Linear regression based on the protein fatgraph model
Indeed, there were 47 targets with a candidate count of less than 400, of which 47 had a candidate with a GDT TS higher than 40, while of the 44 targets with a candidate count of more than 400, only 27 had a candidate with GDT higher than 40. This may be the result of fewer submissions for easier targets, as participants are more confident about their prediction, while for more difficult targets, the number of submissions was greater, reflecting growing uncertainty. The average difference in GDTs of the best candidate and our prediction (∆GDT) was 5.52 (figure 56).
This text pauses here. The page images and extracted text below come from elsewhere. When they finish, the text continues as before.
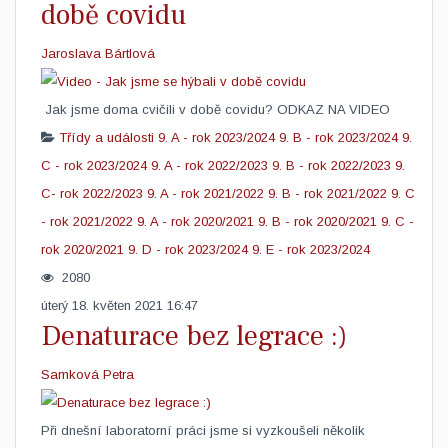
době covidu
Jaroslava Bártlová
Jak jsme doma cvičili v době covidu? ODKAZ NA VIDEO
Třídy a události
9. A - rok 2023/2024
9. B - rok 2023/2024
9.
C - rok 2023/2024
9. A - rok 2022/2023
9. B - rok 2022/2023
9.
C- rok 2022/2023
9. A - rok 2021/2022
9. B - rok 2021/2022
9. C
- rok 2021/2022
9. A - rok 2020/2021
9. B - rok 2020/2021
9. C -
rok 2020/2021
9. D - rok 2023/2024
9. E - rok 2023/2024
2080
úterý 18. květen 2021 16:47
Denaturace bez legrace :)
Samková Petra
​Při dnešní laboratorní práci jsme si vyzkoušeli několik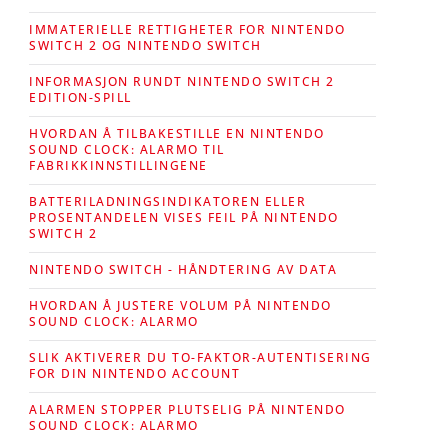
IMMATERIELLE RETTIGHETER FOR NINTENDO
SWITCH 2 OG NINTENDO SWITCH
INFORMASJON RUNDT NINTENDO SWITCH 2
EDITION-SPILL
HVORDAN Å TILBAKESTILLE EN NINTENDO
SOUND CLOCK: ALARMO TIL
FABRIKKINNSTILLINGENE
BATTERILADNINGSINDIKATOREN ELLER
PROSENTANDELEN VISES FEIL PÅ NINTENDO
SWITCH 2
NINTENDO SWITCH - HÅNDTERING AV DATA
HVORDAN Å JUSTERE VOLUM PÅ NINTENDO
SOUND CLOCK: ALARMO
SLIK AKTIVERER DU TO-FAKTOR-AUTENTISERING
FOR DIN NINTENDO ACCOUNT
ALARMEN STOPPER PLUTSELIG PÅ NINTENDO
SOUND CLOCK: ALARMO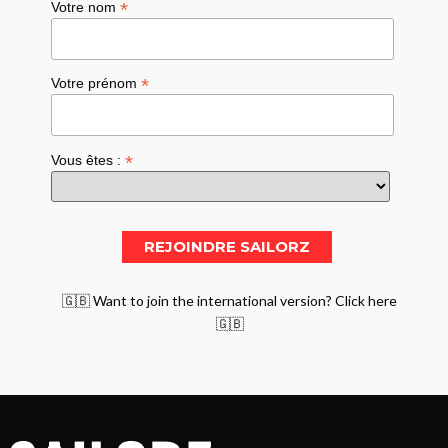
*
Votre nom
*
Votre prénom
*
Vous êtes :
🇬🇧 Want to join the international version? Click here
🇬🇧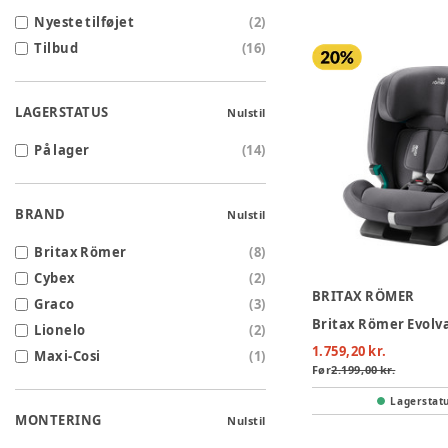
Nyeste tilføjet
(
2
)
Tilbud
(
16
)
LAGERSTATUS
Nulstil
På lager
(
14
)
BRAND
Nulstil
Britax Römer
(
8
)
Cybex
(
2
)
BRITAX RÖMER
Graco
(
3
)
Lionelo
(
2
)
1.759,20 kr.
Maxi-Cosi
(
1
)
Før
2.199,00 kr.
Lagerstat
MONTERING
Nulstil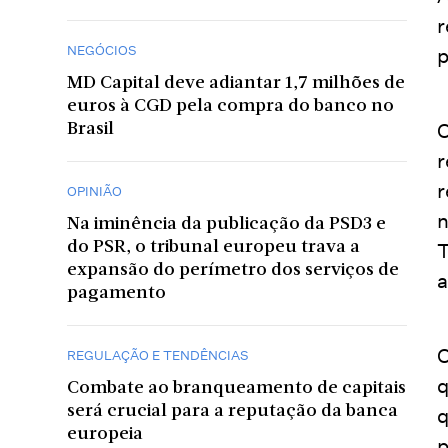
r
NEGÓCIOS
p
MD Capital deve adiantar 1,7 milhões de
euros à CGD pela compra do banco no
O
Brasil
r
r
OPINIÃO
n
Na iminência da publicação da PSD3 e
do PSR, o tribunal europeu trava a
T
expansão do perímetro dos serviços de
a
pagamento
O
REGULAÇÃO E TENDÊNCIAS
q
Combate ao branqueamento de capitais
será crucial para a reputação da banca
q
europeia
p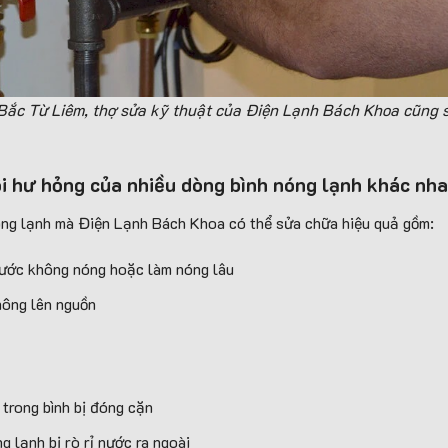
 Bắc Từ Liêm, thợ sửa kỹ thuật của Điện Lạnh Bách Khoa cũng 
i h
ư hỏng của
nhiều dòng bình nóng lạnh khác nh
nóng lạnh mà Điện Lạnh Bách Khoa có thể sửa chữa hiệu quả gồm:
ước không nóng hoặc làm nóng lâu
hông lên nguồn
 trong bình bị đóng cặn
g lạnh bị rò rỉ nước ra ngoài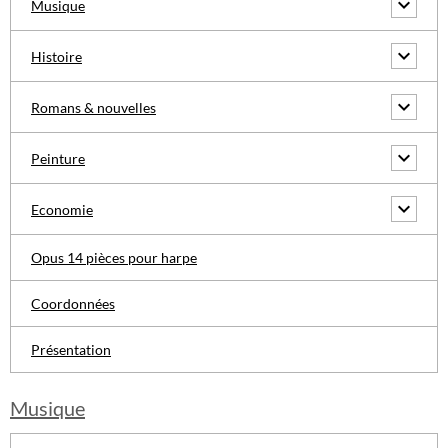
Musique
Histoire
Romans & nouvelles
Peinture
Economie
Opus 14 pièces pour harpe
Coordonnées
Présentation
Musique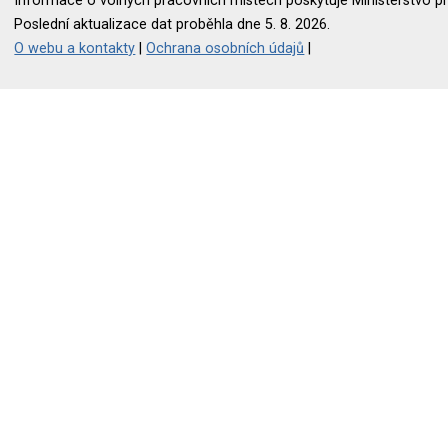
Informace o volných pracovních místech poskytuje Ministerstvo pr
Poslední aktualizace dat proběhla dne 5. 8. 2026.
O webu a kontakty
|
Ochrana osobních údajů
|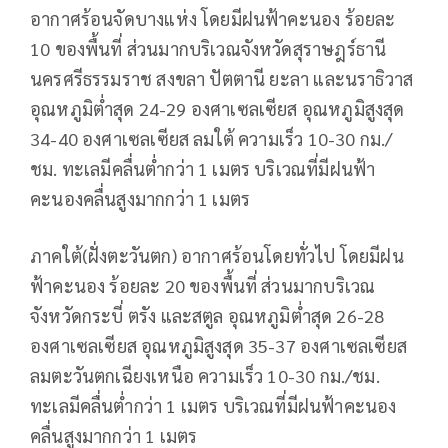
อากาศร้อนจัดบางแห่ง โดยมีฝนฟ้าคะนอง ร้อยละ
10 ของพื้นที่ ส่วนมากบริเวณจังหวัดสุราษฎร์ธานี
นครศรีธรรมราช สงขลา ปัตตานี ยะลา และนราธิวาส
อุณหภูมิต่ำสุด 24-29 องศาเซลเซียส อุณหภูมิสูงสุด
34-40 องศาเซลเซียส ลมใต้ ความเร็ว 10-30 กม./
ชม. ทะเลมีคลื่นต่ำกว่า 1 เมตร บริเวณที่มีฝนฟ้า
คะนองคลื่นสูงมากกว่า 1 เมตร
ภาคใต้(ฝั่งตะวันตก) อากาศร้อนโดยทั่วไป โดยมีฝน
ฟ้าคะนอง ร้อยละ 20 ของพื้นที่ ส่วนมากบริเวณ
จังหวัดกระบี่ ตรัง และสตูล อุณหภูมิต่ำสุด 26-28
องศาเซลเซียส อุณหภูมิสูงสุด 35-37 องศาเซลเซียส
ลมตะวันตกเฉียงเหนือ ความเร็ว 10-30 กม./ชม.
ทะเลมีคลื่นต่ำกว่า 1 เมตร บริเวณที่มีฝนฟ้าคะนอง
คลื่นสูงมากกว่า 1 เมตร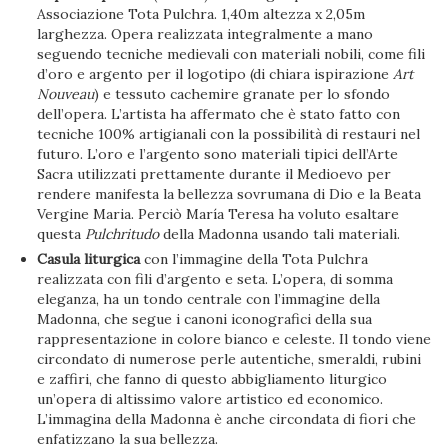
Associazione Tota Pulchra. 1,40m altezza x 2,05m
larghezza. Opera realizzata integralmente a mano
seguendo tecniche medievali con materiali nobili, come fili
d’oro e argento per il logotipo (di chiara ispirazione
Art
Nouveau
) e tessuto cachemire granate per lo sfondo
dell’opera. L’artista ha affermato che è stato fatto con
tecniche 100% artigianali con la possibilità di restauri nel
futuro. L’oro e l’argento sono materiali tipici dell’Arte
Sacra utilizzati prettamente durante il Medioevo per
rendere manifesta la bellezza sovrumana di Dio e la Beata
Vergine Maria. Perciò María Teresa ha voluto esaltare
questa
Pulchritudo
della Madonna usando tali materiali.
Casula liturgica
con l’immagine della Tota Pulchra
realizzata con fili d’argento e seta. L’opera, di somma
eleganza, ha un tondo centrale con l’immagine della
Madonna, che segue i canoni iconografici della sua
rappresentazione in colore bianco e celeste. Il tondo viene
circondato di numerose perle autentiche, smeraldi, rubini
e zaffiri, che fanno di questo abbigliamento liturgico
un’opera di altissimo valore artistico ed economico.
L’immagina della Madonna è anche circondata di fiori che
enfatizzano la sua bellezza.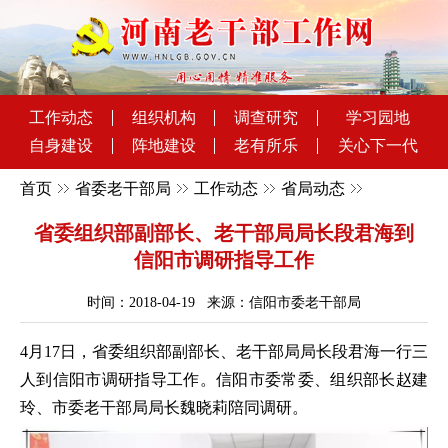
工作动态
组织机构
调查研究
学习园地
自身建设
阵地建设
老有所乐
关心下一代
首页
省委老干部局
工作动态
省局动态
省委组织部副部长、老干部局局长段君海到
信阳市调研指导工作
时间：2018-04-19 来源：信阳市委老干部局
4月17日，省委组织部副部长、老干部局局长段君海一行三
人到信阳市调研指导工作。信阳市委常委、组织部长赵建
玲、市委老干部局局长魏晓莉陪同调研。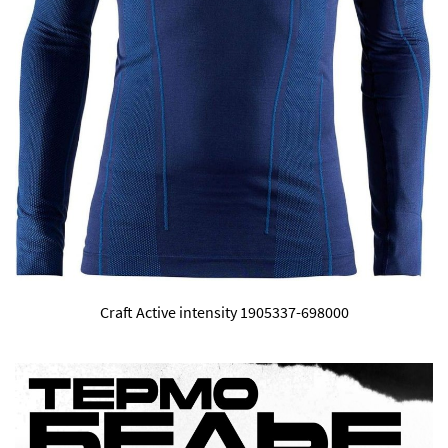
Craft Active intensity 1905337-698000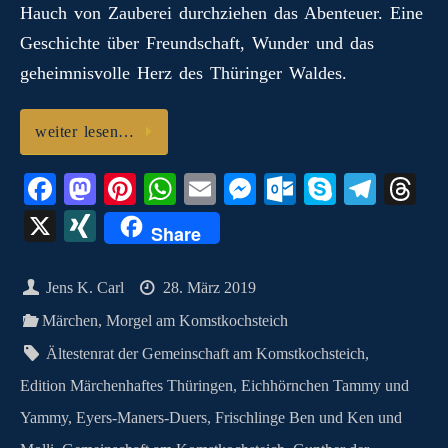
Hauch von Zauberei durchziehen das Abenteuer. Eine
Geschichte über Freundschaft, Wunder und das
geheimnisvolle Herz des Thüringer Waldes.
weiter lesen…
Fa
M
Pi
W
E
M
O
S
Te
T
ce
as
nt
ha
m
es
ut
ky
le
hr
X
X
Share
bo
to
er
ts
ail
se
lo
pe
gr
ea
I
ok
do
es
A
ng
ok
a
ds
N
Jens K. Carl
28. März 2019
n
t
pp
er
.c
m
G
Märchen
,
Morgel am Komstkochsteich
o
Ältestenrat der Gemeinschaft am Komstkochsteich
,
m
Edition Märchenhaftes Thüringen
,
Eichhörnchen Tammy und
Yammy
,
Eyers-Maners-Duers
,
Frischlinge Ben und Ken und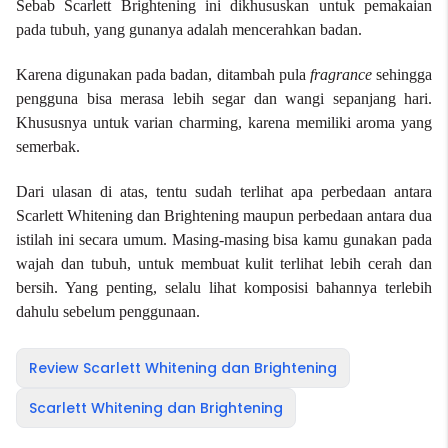
Sebab Scarlett Brightening ini dikhususkan untuk pemakaian
pada tubuh, yang gunanya adalah mencerahkan badan.
Karena digunakan pada badan, ditambah pula
fragrance
sehingga
pengguna bisa merasa lebih segar dan wangi sepanjang hari.
Khususnya untuk varian charming, karena memiliki aroma yang
semerbak.
Dari ulasan di atas, tentu sudah terlihat apa perbedaan antara
Scarlett Whitening dan Brightening maupun perbedaan antara dua
istilah ini secara umum.
Masing-masing bisa kamu gunakan pada
wajah dan tubuh, untuk membuat kulit terlihat lebih cerah dan
bersih. Yang penting, selalu lihat komposisi bahannya terlebih
dahulu sebelum penggunaan.
Review Scarlett Whitening dan Brightening
Scarlett Whitening dan Brightening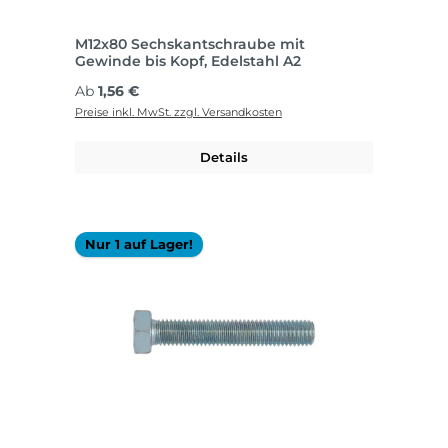
M12x80 Sechskantschraube mit
Gewinde bis Kopf, Edelstahl A2
Regulärer Preis:
Ab
1,56 €
Preise inkl. MwSt. zzgl. Versandkosten
Details
Nur 1 auf Lager!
GDT-like algorithm based on the protein fatgraph model
Let Dsub(i) be a subgraph of D obtained by taking three vertices {wi, wi+1, wi+2} and the edges connecting them in D. Let Tsub2(i) be a subgraph of T that it is obtained by taking Tsub(i) together with all the edges connected to the nodes in Tsub(i) and the endpoints of those edges (ie "increase" the subgraph by 1 edge + node pair) . If d(i) < r, "grow" the subgraph Dsub(i) by one edge/node pair by selecting all edges connected to vertices in Dsub(i) and the terminal vertices of those edges.
Discussion
It is a subgraph, centered around the hydrogen bond, of the graph consisting of the backbone and all hydrogen bonds in a protein. The central bond determines the signed length of the bond, which is the distance, measured from the donor to the acceptor, between the central. If the distance between the two endpoints of the central bond is greater than 2w, the H-bond pattern is not connected, which can be indicated by.
Rotation prediction by H-bond pattern matching
Method
Thus, for each hydrogen bond in the training data set, we obtain multiple H-bond samples, one for each parameter combination. For each of the remaining H-bond patterns, we collect the associated SO(3) rotations for each bond, which are then fed into the clustering algorithm. For each hydrogen bond in the protein, H-bond patterns are obtained using the same sets of parameter combinations as used in the training phase.
Results
If a match is found, we get the bond rotation score that is the center of the largest cluster, along with the score for that score, which is the score associated with the cluster. For each of the remaining H-bond patterns with the associated SO(3) rotations, we performed a clustering analysis (for a description of the clustering algorithm in [73]) and calculated the score for each of them. In other words, an atom is included in the H-bond pattern only if the distance (along the backbone and tertiary bond edges) from it to any end of the central bond is less than or equal to the window size and that no more than one tertiary is crossed in the distance calculation bond.
Rotation prediction by H-bond pattern alignment
Method
Using the above translation method, we can calculate the H-bond sequence list and the associated spin value from our training data set. The same procedure is used for proteins whose H-bond rotations are to be predicted. Our prediction for spin along is the spin value associated with the H-bond sequence that best matches (a).
Results
We also investigated the effect of different gap scores using the simplest substitution matrix; 1 along the diagonal (match) and -1 elsewhere (mismatch), with different gap scores. Perhaps surprisingly, the prediction accuracy using this simple substitution matrix was very similar to the result obtained using a large twist penalty (Table 22). There was a decrease in accuracy when the gap score was set to 0 and a relatively large improvement when it was set to -5.
Discussion
It is also possible that further development of the substitution matrix may improve prediction accuracy. 10] Andersen, Jørgen Ellegaard, Borot, Ga¨etan, Chekhov, Leonid O. and Orantin, Nicolas. ABCD topological recursion. We also show distributions of the same data, filtered by the number of leaves Figure B.2 and by the number of strands Figure B.3.